In an editorial in the new Weekly Standard, I argue that, following Admiral Mike Mullen’s revelations about Pakistani involvement in the Haqqani network’s attacks on the U.S. embassy in Kabul and other American targets, it is time to get tough with Pakistan. I suggest we start treating Pakistan’s Inter-Services Intelligence Agency the way we treated Iran’s Quds Force in Iraq. That is to say, apply the full range of our power–everything from diplomatic pressure, economic sanctions, to kinetic military action–to curb the menace posed by this group. The case for such action is made stronger by this report in USA Today:

Pakistan is the source of explosives in the vast majority of makeshift bombs insurgents in Afghanistan planted this summer to attack U.S. troops, according to U.S. military commanders.

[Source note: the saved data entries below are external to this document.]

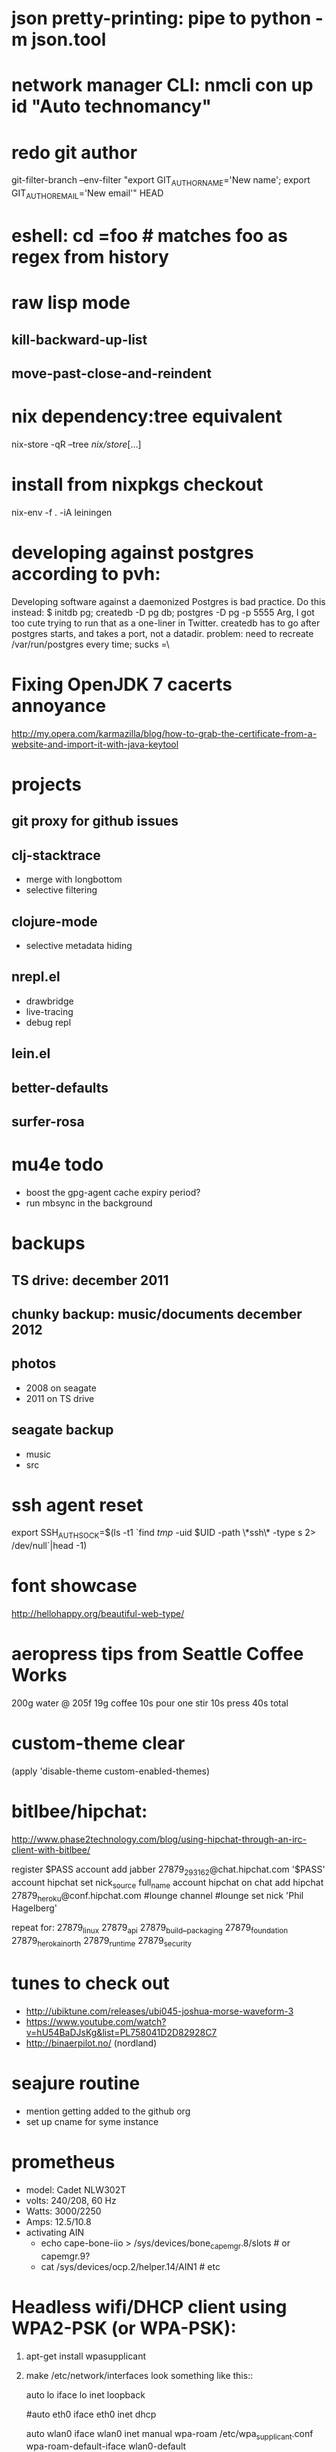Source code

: * json pretty-printing: pipe to python -m json.tool
* network manager CLI: nmcli con up id "Auto technomancy"
* redo git author
  git-filter-branch --env-filter "export GIT_AUTHOR_NAME='New name'; export GIT_AUTHOR_EMAIL='New email'" HEAD
* eshell: cd =foo # matches foo as regex from history
* raw lisp mode
** kill-backward-up-list
** move-past-close-and-reindent
* nix dependency:tree equivalent
  nix-store -qR --tree /nix/store/[...]
* install from nixpkgs checkout
  nix-env -f . -iA leiningen
* developing against postgres according to pvh:
  Developing software against a daemonized Postgres is bad practice. Do this instead: 
  $ initdb pg; createdb -D pg db; postgres -D pg -p 5555
  Arg, I got too cute trying to run that as a one-liner in Twitter. createdb has to go after postgres starts, and takes a port, not a datadir.
  problem: need to recreate /var/run/postgres every time; sucks =\
* Fixing OpenJDK 7 cacerts annoyance
  http://my.opera.com/karmazilla/blog/how-to-grab-the-certificate-from-a-website-and-import-it-with-java-keytool
* projects
** git proxy for github issues
** clj-stacktrace
   - merge with longbottom
   - selective filtering
** clojure-mode
   - selective metadata hiding
** nrepl.el
   - drawbridge
   - live-tracing
   - debug repl
** lein.el
** better-defaults
** surfer-rosa
* mu4e todo
  - boost the gpg-agent cache expiry period?
  - run mbsync in the background
* backups
** TS drive: december 2011
** chunky backup: music/documents december 2012
** photos
   - 2008 on seagate
   - 2011 on TS drive
** seagate backup
   - music
   - src
* ssh agent reset
  export SSH_AUTH_SOCK=$(ls -t1 `find /tmp/ -uid $UID -path \*ssh\* -type s 2> /dev/null`|head -1)
* font showcase
  http://hellohappy.org/beautiful-web-type/
* aeropress tips from Seattle Coffee Works
  200g water @ 205f
  19g coffee
  10s pour
  one stir
  10s press
  40s total
* custom-theme clear
  (apply 'disable-theme custom-enabled-themes)
* bitlbee/hipchat:
  http://www.phase2technology.com/blog/using-hipchat-through-an-irc-client-with-bitlbee/

  register $PASS
  account add jabber 27879_293162@chat.hipchat.com '$PASS'
  account hipchat set nick_source full_name
  account hipchat on
  chat add hipchat 27879_heroku@conf.hipchat.com #lounge
  channel #lounge set nick 'Phil Hagelberg'

  repeat for:
  27879_linux
  27879_api
  27879_build__packaging
  27879_foundation
  27879_herokai_north
  27879_runtime
  27879_security
* tunes to check out
  - http://ubiktune.com/releases/ubi045-joshua-morse-waveform-3
  - https://www.youtube.com/watch?v=hU54BaDJsKg&list=PL758041D2D82928C7
  - http://binaerpilot.no/ (nordland)
* seajure routine
  - mention getting added to the github org
  - set up cname for syme instance
* prometheus
  - model: Cadet NLW302T
  - volts: 240/208, 60 Hz
  - Watts: 3000/2250
  - Amps: 12.5/10.8
  - activating AIN
    - echo cape-bone-iio > /sys/devices/bone_capemgr.8/slots # or capemgr.9?
    - cat /sys/devices/ocp.2/helper.14/AIN1 # etc
* Headless wifi/DHCP client using WPA2-PSK (or WPA-PSK):

1. apt-get install wpasupplicant
2. make /etc/network/interfaces look something like this::

     auto lo
     iface lo inet loopback

     #auto eth0
     iface eth0 inet dhcp

     auto wlan0
     iface wlan0 inet manual
       wpa-roam /etc/wpa_supplicant.conf
       wpa-roam-default-iface wlan0-default

     iface wlan0-default inet dhcp

3. make /etc/wpa_supplicant.conf look something like this::

     network={
       ssid="foo"
       psk="UNPRINTABLE"
     }

4. as the PSK is clear text, be sure to::

     chown root: /etc/wpa_supplicant.conf
     chmod 600   /etc/wpa_supplicant.conf

   You may also wish to use wpa_passphrase(8) to hash the SSID and PSK
   together, making it harder (but not impossible) to convert it back
   into plain text.

See /usr/share/doc/wpasupplicant/README.Debian.gz for more info.

To debug, try::

    ip link set wlan0 up
    wpa_supplicant -Dwext -iwlan0 -c/etc/wpa_supplicant.conf
    # wpa_supplicant will run in foreground.  Once it indicates that
    # it's up, open a second shell and try to talk to the DHCP server
    # over wlan0:
    dhclient -v wlan0

To add new ones at like a cafe, you have to do like "wpa_cli scan; sleep 2; wpa_cli scan_results"

http://www.cyber.com.au/~twb/snarf/wifi.txt
* CLI pull requests: hub pull-request -b avsm:master
* Alan Kay's reading list
  http://www.squeakland.org/resources/books/readingList.jsp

From June through August, U.S. troops detected or were hit by 5,088 improvised explosive devices (IEDs), the most for any three-month period since the war began in 2001. Those bombs killed 63 troops and wounded 1,234, Defense Department records show. More than 80 percent of the IEDs are homemade explosives using calcium ammonium nitrate fertilizer produced in Pakistan, said Navy Capt. Douglas Borrebach, deputy director for resources and requirements at the Pentagon’s Joint IED Defeat Organization.

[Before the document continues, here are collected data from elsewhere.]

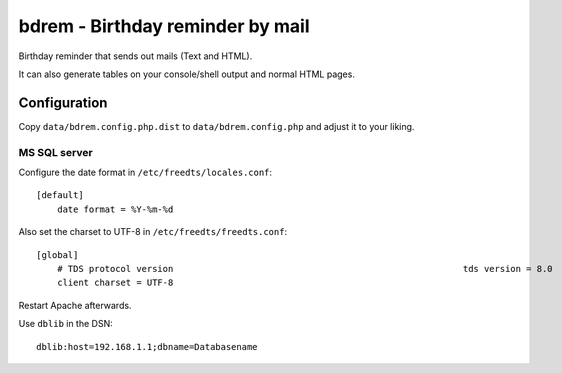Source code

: *********************************
bdrem - Birthday reminder by mail
*********************************
Birthday reminder that sends out mails (Text and HTML).

It can also generate tables on your console/shell output and
normal HTML pages.



=============
Configuration
=============
Copy ``data/bdrem.config.php.dist`` to ``data/bdrem.config.php`` and
adjust it to your liking.


MS SQL server
=============
Configure the date format in ``/etc/freedts/locales.conf``::

    [default]
        date format = %Y-%m-%d

Also set the charset to UTF-8 in ``/etc/freedts/freedts.conf``::

    [global]
        # TDS protocol version                                                       tds version = 8.0
        client charset = UTF-8

Restart Apache afterwards.

Use ``dblib`` in the DSN::

    dblib:host=192.168.1.1;dbname=Databasename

These facts have long been known to U.S. military commanders, and they have been made known to Pakistan, along with demands the government in Islamabad do something to shut down these IED factories. Nothing has been done, and American troops continue to pay the price. I realize there will be costs to tougher action against Pakistan, including the possibility a NATO supply line through Pakistan could be shut, but the status quo is simply untenable.